## Data records:
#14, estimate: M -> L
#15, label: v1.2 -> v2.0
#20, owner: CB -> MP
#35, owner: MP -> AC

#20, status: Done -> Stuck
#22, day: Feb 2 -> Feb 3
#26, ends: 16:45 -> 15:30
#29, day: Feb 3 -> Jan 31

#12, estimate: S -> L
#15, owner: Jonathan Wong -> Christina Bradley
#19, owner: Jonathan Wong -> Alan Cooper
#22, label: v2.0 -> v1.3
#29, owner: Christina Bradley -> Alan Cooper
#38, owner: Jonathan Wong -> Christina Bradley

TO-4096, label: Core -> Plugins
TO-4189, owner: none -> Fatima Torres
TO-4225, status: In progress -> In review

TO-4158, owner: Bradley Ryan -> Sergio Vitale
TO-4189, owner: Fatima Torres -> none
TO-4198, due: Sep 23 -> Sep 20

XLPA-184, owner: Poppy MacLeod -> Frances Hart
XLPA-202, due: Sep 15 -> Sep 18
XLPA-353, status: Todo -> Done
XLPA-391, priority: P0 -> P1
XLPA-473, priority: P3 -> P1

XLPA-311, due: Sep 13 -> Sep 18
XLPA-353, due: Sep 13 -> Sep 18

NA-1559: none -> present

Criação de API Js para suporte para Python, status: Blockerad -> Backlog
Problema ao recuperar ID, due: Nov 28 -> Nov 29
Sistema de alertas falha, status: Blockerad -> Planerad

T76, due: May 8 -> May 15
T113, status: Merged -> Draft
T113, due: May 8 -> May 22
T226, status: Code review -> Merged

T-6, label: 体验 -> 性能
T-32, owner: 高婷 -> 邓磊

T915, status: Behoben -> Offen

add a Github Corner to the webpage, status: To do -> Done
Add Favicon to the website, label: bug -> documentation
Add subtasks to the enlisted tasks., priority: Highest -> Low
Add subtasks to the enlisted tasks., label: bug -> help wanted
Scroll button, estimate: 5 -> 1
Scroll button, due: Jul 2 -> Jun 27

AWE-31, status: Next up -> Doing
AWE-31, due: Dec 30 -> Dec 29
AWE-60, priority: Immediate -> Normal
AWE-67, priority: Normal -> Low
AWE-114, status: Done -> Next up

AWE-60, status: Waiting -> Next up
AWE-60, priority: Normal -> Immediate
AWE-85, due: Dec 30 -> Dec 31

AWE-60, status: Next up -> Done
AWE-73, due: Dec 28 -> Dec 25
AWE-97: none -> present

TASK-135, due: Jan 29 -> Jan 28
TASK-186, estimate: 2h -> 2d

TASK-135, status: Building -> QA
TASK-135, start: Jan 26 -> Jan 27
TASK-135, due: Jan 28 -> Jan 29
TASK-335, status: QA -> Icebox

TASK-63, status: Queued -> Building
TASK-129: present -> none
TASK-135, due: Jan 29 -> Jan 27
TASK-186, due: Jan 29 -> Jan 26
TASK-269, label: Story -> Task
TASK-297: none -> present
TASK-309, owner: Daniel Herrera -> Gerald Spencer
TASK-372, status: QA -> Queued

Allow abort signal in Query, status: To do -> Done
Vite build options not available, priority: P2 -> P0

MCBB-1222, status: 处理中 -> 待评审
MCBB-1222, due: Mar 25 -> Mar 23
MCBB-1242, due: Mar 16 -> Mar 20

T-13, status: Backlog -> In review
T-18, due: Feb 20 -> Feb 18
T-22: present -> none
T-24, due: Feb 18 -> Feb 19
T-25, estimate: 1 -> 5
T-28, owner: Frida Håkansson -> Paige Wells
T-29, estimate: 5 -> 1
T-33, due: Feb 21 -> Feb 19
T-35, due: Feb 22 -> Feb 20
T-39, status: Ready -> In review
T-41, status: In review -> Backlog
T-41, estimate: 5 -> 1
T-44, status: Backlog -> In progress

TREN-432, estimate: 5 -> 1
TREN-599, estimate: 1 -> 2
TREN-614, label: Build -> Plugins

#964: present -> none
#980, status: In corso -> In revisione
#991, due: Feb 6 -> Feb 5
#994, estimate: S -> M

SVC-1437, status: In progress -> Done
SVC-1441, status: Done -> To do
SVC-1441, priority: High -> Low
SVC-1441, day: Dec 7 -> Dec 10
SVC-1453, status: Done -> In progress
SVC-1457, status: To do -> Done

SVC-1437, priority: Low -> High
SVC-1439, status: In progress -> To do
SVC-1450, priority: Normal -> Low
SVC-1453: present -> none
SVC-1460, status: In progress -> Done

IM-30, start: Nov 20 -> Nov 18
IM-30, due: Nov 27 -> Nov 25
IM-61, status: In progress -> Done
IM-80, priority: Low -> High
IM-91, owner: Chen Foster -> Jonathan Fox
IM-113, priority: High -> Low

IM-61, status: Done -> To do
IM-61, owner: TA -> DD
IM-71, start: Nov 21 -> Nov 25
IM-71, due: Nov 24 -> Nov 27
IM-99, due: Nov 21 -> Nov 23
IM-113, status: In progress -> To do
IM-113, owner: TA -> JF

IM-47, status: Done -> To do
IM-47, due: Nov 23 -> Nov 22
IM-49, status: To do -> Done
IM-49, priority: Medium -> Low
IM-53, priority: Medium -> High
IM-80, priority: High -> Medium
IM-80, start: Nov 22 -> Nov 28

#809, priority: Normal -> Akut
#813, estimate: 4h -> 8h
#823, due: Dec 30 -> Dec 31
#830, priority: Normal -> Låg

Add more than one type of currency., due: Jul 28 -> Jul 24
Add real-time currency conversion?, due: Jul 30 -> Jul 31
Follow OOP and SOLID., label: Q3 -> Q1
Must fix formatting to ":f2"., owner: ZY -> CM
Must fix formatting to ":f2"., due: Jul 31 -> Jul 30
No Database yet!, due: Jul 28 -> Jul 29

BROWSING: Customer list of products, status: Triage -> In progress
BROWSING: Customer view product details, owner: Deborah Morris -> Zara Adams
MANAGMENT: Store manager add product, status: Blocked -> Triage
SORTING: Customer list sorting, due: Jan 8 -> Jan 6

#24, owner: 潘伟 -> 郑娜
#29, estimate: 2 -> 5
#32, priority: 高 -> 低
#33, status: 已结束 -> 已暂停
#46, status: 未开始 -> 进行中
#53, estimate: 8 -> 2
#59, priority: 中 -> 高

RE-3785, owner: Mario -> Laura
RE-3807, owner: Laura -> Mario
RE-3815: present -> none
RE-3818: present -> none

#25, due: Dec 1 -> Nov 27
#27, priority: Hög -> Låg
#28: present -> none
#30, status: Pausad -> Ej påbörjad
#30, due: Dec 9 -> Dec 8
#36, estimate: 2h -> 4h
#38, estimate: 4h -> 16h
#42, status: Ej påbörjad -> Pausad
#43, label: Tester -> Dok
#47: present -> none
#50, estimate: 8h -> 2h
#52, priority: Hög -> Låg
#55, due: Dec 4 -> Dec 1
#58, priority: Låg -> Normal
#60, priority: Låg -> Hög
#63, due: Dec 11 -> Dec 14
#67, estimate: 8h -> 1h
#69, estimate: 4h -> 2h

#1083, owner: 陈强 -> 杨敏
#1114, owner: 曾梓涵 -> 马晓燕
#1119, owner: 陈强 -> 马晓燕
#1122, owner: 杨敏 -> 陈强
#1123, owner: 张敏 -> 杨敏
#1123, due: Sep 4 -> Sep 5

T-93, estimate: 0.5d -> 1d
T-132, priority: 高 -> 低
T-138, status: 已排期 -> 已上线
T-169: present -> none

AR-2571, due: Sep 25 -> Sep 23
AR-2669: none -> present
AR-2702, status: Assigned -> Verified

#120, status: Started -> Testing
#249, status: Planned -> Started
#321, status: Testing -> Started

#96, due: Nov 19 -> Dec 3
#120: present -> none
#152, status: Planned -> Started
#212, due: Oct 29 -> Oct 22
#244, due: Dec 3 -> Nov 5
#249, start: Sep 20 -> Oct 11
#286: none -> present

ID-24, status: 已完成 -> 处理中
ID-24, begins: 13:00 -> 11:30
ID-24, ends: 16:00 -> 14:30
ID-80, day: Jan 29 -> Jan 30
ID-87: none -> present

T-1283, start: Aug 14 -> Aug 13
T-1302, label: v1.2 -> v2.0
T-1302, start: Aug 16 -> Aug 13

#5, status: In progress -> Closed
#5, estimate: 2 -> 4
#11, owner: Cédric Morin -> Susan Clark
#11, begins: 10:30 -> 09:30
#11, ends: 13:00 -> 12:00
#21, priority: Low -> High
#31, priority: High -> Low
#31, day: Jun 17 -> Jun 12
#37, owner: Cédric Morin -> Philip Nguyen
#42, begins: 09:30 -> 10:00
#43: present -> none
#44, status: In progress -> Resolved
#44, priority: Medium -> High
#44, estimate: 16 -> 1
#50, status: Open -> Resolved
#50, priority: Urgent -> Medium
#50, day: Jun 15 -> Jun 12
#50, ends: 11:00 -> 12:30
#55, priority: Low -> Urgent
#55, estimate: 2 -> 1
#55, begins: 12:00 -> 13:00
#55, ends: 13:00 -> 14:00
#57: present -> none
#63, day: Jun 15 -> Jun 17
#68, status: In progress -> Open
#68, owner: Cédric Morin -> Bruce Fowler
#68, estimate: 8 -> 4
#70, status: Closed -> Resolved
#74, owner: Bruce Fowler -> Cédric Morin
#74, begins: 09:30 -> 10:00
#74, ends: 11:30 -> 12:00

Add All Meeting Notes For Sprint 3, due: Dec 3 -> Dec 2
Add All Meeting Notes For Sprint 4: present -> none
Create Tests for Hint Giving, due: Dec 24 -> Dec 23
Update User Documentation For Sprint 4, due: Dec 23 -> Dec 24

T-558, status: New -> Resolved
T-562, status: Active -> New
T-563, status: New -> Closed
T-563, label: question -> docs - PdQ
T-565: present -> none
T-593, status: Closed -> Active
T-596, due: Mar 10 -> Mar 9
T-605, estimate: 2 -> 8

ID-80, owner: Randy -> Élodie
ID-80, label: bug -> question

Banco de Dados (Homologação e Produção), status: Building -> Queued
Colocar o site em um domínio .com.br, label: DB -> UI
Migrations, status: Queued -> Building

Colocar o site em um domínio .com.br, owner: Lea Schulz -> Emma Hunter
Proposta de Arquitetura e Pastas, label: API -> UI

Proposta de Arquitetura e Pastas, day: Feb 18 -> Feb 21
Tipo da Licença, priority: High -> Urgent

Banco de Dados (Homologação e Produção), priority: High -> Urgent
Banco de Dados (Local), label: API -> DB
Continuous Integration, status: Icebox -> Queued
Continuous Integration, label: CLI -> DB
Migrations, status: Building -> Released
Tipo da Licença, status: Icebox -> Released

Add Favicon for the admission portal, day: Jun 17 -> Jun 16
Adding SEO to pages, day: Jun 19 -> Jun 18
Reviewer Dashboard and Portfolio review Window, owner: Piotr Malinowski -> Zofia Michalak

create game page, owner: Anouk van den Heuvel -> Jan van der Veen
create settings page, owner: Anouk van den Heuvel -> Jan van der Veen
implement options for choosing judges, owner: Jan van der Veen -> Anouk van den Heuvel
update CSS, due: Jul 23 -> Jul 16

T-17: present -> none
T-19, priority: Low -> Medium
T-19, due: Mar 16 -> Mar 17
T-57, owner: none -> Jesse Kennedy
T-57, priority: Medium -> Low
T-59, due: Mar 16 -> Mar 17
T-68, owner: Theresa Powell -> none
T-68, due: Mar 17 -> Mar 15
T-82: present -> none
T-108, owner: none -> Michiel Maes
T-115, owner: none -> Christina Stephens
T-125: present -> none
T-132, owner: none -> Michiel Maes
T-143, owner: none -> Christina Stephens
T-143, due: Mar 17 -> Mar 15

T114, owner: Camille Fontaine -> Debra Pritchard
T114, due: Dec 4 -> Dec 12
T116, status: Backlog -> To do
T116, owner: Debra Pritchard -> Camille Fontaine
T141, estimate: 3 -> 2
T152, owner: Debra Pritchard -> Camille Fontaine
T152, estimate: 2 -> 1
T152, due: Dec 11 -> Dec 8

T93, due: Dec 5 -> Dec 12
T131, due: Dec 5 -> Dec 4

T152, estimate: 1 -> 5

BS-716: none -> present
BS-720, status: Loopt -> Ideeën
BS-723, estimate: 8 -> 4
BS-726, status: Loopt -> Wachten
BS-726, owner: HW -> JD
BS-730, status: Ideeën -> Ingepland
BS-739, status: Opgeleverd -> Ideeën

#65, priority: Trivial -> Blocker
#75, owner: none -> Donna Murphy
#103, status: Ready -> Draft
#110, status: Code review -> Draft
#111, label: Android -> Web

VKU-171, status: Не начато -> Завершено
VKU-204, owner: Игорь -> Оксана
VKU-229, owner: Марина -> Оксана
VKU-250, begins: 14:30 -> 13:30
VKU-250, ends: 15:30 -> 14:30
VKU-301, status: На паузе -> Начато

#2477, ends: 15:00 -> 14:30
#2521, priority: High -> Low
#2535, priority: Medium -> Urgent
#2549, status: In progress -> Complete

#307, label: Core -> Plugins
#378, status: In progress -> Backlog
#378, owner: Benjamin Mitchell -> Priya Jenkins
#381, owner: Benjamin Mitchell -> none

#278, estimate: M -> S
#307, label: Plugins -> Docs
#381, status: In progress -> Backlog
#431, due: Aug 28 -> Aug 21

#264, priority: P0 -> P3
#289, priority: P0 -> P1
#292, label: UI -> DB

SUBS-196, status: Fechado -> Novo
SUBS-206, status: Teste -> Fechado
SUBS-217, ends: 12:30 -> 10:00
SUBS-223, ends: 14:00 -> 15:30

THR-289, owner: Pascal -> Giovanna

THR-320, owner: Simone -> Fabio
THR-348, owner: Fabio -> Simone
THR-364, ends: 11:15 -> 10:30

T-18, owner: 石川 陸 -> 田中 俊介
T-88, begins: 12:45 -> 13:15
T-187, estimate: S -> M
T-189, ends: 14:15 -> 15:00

## What you are asked to do:
Begin at the line that has "T-169: present -> none" in the entries above; stop after the line that has "ID-24, begins: 13:00 -> 11:30". Transcribe exactly those lines and no others.

## Answer to the exercise:
T-169: present -> none

AR-2571, due: Sep 25 -> Sep 23
AR-2669: none -> present
AR-2702, status: Assigned -> Verified

#120, status: Started -> Testing
#249, status: Planned -> Started
#321, status: Testing -> Started

#96, due: Nov 19 -> Dec 3
#120: present -> none
#152, status: Planned -> Started
#212, due: Oct 29 -> Oct 22
#244, due: Dec 3 -> Nov 5
#249, start: Sep 20 -> Oct 11
#286: none -> present

ID-24, status: 已完成 -> 处理中
ID-24, begins: 13:00 -> 11:30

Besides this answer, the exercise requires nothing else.